5, 8, 11, 14, 17… What’s the rule? What’s the concept? That’s the question that Socrates asks Euthyphro and perhaps repeatedly the question of philosophy. “What is piety?”, Socrates asks. “Piety is doing what I’m doing now, prosecuting the wrongdoer”, Euthyphro responds. “But I didn’t ask about this or that version of piety, but piety itself! Certainly there are other things that belong to piety!”, Socrates rejoins. He wants to know the rule behind all the instances of piety: prayer, sacrifice, prosecuting the wrongdoer, funny hats and outfits, treating certain things as sacred, observing certain sacred days, dietary requirements, and all the rest. 5, 8, 11, 14, 17… “You’ve given me a list, what’s the concept?” Knowledge for Socrates (or Plato?) is the concept. What’s the concept behind the diversity of 5, 8, 11, 14, 17…? It’s a simple rule: F(x) = 3x + 2. Plug in a value 3 into x and you get 11.

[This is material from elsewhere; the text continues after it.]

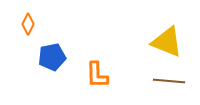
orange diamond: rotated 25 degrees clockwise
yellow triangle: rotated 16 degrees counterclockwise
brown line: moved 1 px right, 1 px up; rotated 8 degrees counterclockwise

Now we know the concept. If I plug in 6 I can play the game. The result will be 20. The prisoners in the cave play the guessing game. What image will appear in the wall next? The prisoner escapes and returns. He can guess the next image in the series with uncanny accuracy because he knows the concept behind the images, the rule. Plug in 7 and you’ll get 23. 20 came before, so now we get 23. There’s a sort of Lacanian Real at work, a repressed. The secret number of the game is always repressed: first 6 and then 7 (generating 20 and 23). They never appear. But they’re the cypher that functions as the input that generates the output: 20 and 23. A whole hermeneutics of suspicion! A secret number that makes another number manifest. So there are two features of the concept: the function that is the rule and the secret number put into the function that generates the outcome of the rule. 4 and 14. Socrates (in Plato’s version) wants to know the rule behind the series and the secret cypher or input that generates the result. That’s the dream. That’s the reality/appearance, essence/existence distinction.
read on!
Later on the slave will be berated on these grounds by Socrates in the Meno (yes, I know this is probably Plato). “You don’t know the rule behind the series! You don’t have the concept! You only have procedures, operations! (Serres) You can’t find 23!”. Socrates’s or Plato’s hands are very soft. Maybe there’s something they can’t see. Yet there are two things (only?) worth thinking about here: First, our thought should be provoked by the fact that we could generate any number of series that are the same as the series generated by F(x) = 3x + 2. Is there genuinely a concept that corresponds to this series (or all pious or good things) or are there just a variety of functions we could devise to describe these phenomena? Remember what I wrote in my last post: Those that preceded Lister thought the puss was a sign of health. They had a concept, a function, that could generate a series. Second, what are we to do with the singularity, the appearance that fits no series? What are we to do with that which is incomparable in this philosophical scheme? Third, notice how each singularity that occurs is treated merely as a particular of a universal (a rule or a concept). It is treated as a mere ornament for which a rule is to be found that could then be discursively shared or exchanged. Is there a place for the inexchangable in this scheme, for that which is singular; or is the singular doomed to be that which can be replaced and therefore forgotten or treated as that which is without value? Isn’t there a whole destiny of thought in this attitude towards being where we treat the case or the example as that which is only of value insofar as it exemplifies the universal? Isn’t this a rejection of anything that is queer or that doesn’t fit? Isn’t this a rejection of all that is without a rule? Isn’t this the ultimate truth of correlationism?
June 27, 2018 at 10:12 pm
I agree. I think we waste time in positing universals. We use them as calipers to assist our philo-navigations. A far more amusing conceit is to consider all things as singularities, some of which fit beautifully into our narratives ‘governing’ our perception.